I planted tulip bulbs in fall 2018. This spring I saw them start growing and have about 3″ of growth when rabbits or something chewed off all growth. The bulbs still grew about another 3″ and the rabbits chewed off the growth again. There has been no further growth. When should I dig up the bulbs – now or about 6 weeks from now when the growth would have browned? Is there hope that the bulbs might grow next year?
The bunnies grazed on the growing shoot, from which the stem, leaves and flowers develop.
Although the tulips did not flower, the bulbs should still be intact underground. Normally, after flowering, the tulips should be allowed to die back until the stems are dry and can be pulled out of the ground easily, several weeks after the tulips bloom. This ensures that the bulb stores energy for the next blooming season. Your tulips did not have the chance to use the energy from the bulbs this year, so although the rabbits munching on the shoots could affect the health of the bulbs over time, the bulbs still may produce flowers next year.

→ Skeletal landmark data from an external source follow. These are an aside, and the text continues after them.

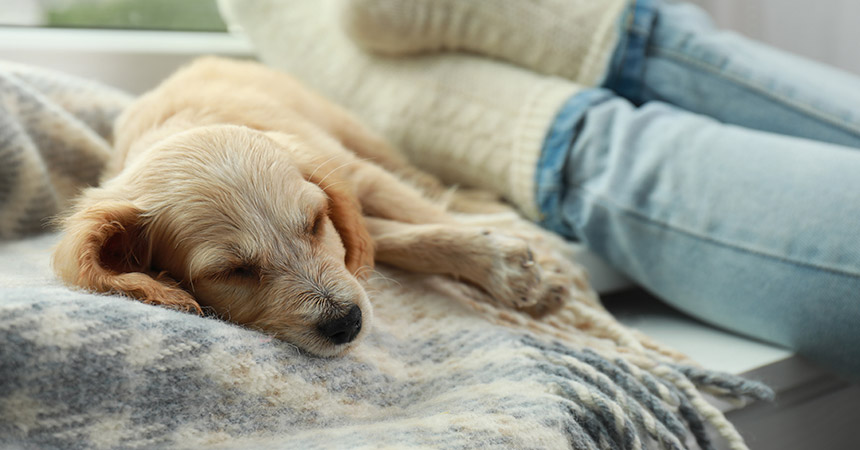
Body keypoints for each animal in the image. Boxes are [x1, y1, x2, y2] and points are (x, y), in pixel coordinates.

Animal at [53, 58, 564, 356]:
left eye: (315, 223)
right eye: (231, 272)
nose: (347, 323)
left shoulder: (354, 175)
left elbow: (422, 219)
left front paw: (516, 270)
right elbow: (386, 238)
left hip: (360, 137)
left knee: (425, 183)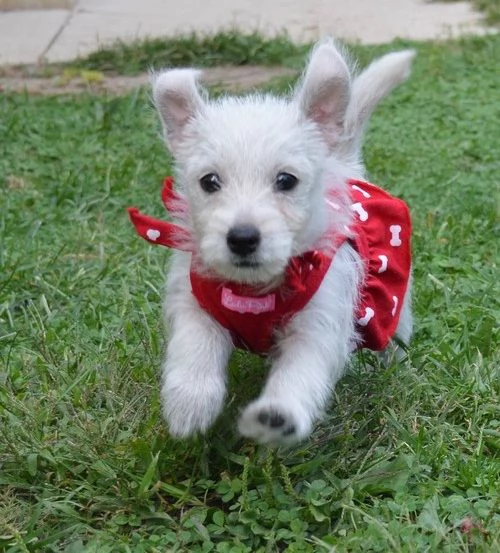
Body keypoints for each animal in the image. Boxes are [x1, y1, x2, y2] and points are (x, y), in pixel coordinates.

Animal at [131, 40, 416, 444]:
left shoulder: (317, 326)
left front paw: (277, 416)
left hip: (394, 303)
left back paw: (395, 368)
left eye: (286, 180)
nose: (242, 238)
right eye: (209, 181)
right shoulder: (196, 304)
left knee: (395, 335)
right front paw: (190, 404)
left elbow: (298, 376)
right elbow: (194, 347)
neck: (253, 291)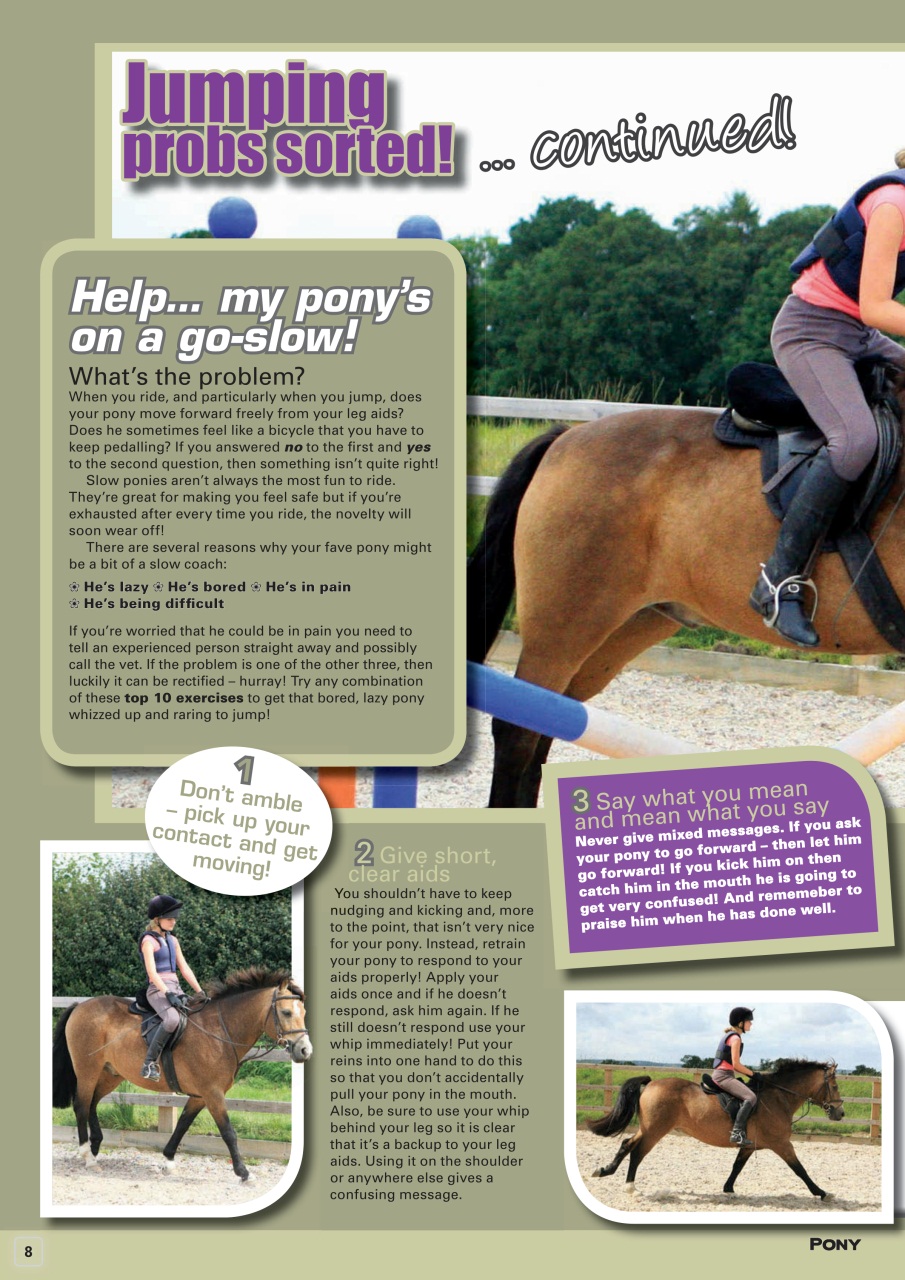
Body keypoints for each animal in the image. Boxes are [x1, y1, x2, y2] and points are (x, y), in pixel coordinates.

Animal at [52, 968, 311, 1181]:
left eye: (303, 1012)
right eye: (286, 1012)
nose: (304, 1050)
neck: (220, 1030)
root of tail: (80, 1006)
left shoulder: (200, 1095)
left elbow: (183, 1125)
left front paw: (168, 1161)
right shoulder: (213, 1093)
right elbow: (228, 1132)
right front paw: (244, 1172)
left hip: (110, 1074)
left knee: (92, 1103)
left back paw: (95, 1148)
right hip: (87, 1070)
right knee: (82, 1105)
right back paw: (87, 1156)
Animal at [587, 1059, 845, 1198]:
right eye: (834, 1085)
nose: (840, 1113)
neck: (778, 1098)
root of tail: (651, 1083)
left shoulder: (750, 1145)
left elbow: (737, 1166)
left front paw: (728, 1188)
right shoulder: (782, 1144)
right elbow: (800, 1169)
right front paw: (822, 1192)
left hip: (648, 1128)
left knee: (626, 1144)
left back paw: (604, 1171)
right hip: (655, 1130)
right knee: (637, 1152)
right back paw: (631, 1187)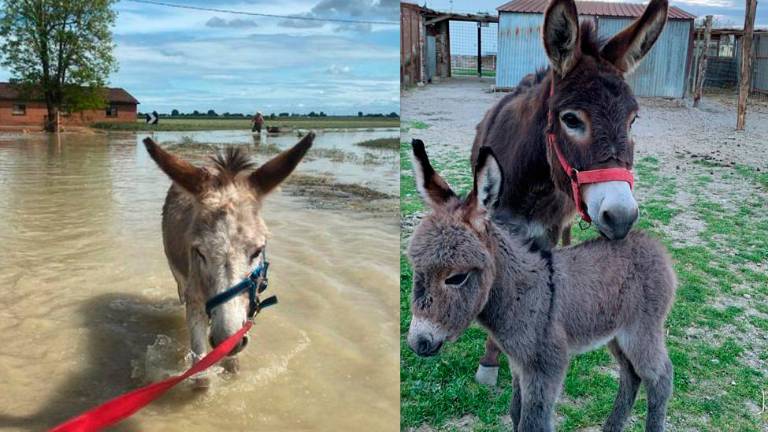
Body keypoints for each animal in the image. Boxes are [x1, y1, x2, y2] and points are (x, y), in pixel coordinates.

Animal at [404, 140, 676, 430]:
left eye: (456, 277)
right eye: (416, 268)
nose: (418, 343)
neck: (519, 293)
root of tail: (652, 243)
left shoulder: (546, 366)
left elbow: (532, 422)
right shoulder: (518, 363)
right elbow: (515, 411)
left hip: (641, 330)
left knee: (660, 377)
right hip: (615, 333)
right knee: (631, 374)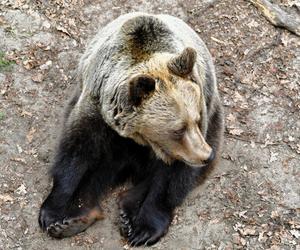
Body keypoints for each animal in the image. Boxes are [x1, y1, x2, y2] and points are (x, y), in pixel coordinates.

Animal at [38, 12, 224, 246]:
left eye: (196, 119)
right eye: (177, 129)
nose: (205, 155)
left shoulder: (199, 120)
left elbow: (172, 176)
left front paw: (144, 229)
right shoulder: (96, 110)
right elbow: (77, 152)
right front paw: (52, 214)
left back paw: (127, 213)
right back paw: (76, 219)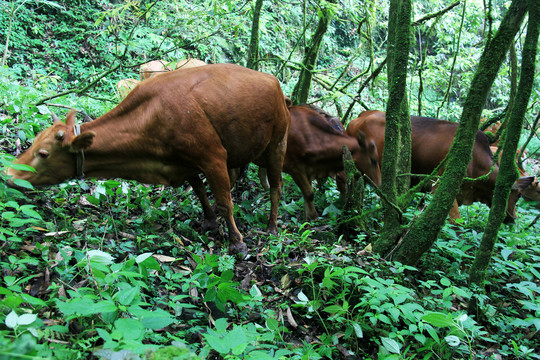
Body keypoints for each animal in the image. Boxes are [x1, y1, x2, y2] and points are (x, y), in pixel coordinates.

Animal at [5, 64, 292, 256]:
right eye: (34, 141)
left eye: (44, 153)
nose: (9, 174)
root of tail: (275, 83)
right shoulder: (185, 163)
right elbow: (200, 191)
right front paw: (209, 221)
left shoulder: (213, 157)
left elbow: (225, 203)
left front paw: (237, 242)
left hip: (278, 143)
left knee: (277, 187)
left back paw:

In any event, once tulips are planted, the bulbs are usually left in the ground year-round, unless you want to move them to another spot in your garden. Bulbs are typically moved after they bloom, once the leaves have totally died back and the bulbs have gone dormant. However, as your bulbs did not bloom at all, if you still wish to dig them up, you can do so any time – there is no need to wait several weeks.
Finally, to keep rabbits away next spring, sprinkle blood meal over the area the bulbs are planted. You may have to repeat this after a heavy rainfall. See Growing tulips: a Toronto Master Gardeners Guide for helpful information about these lovely plants.
All the best with next year’s crop of tulips. Please write back to tell us if your tulips returned to flower!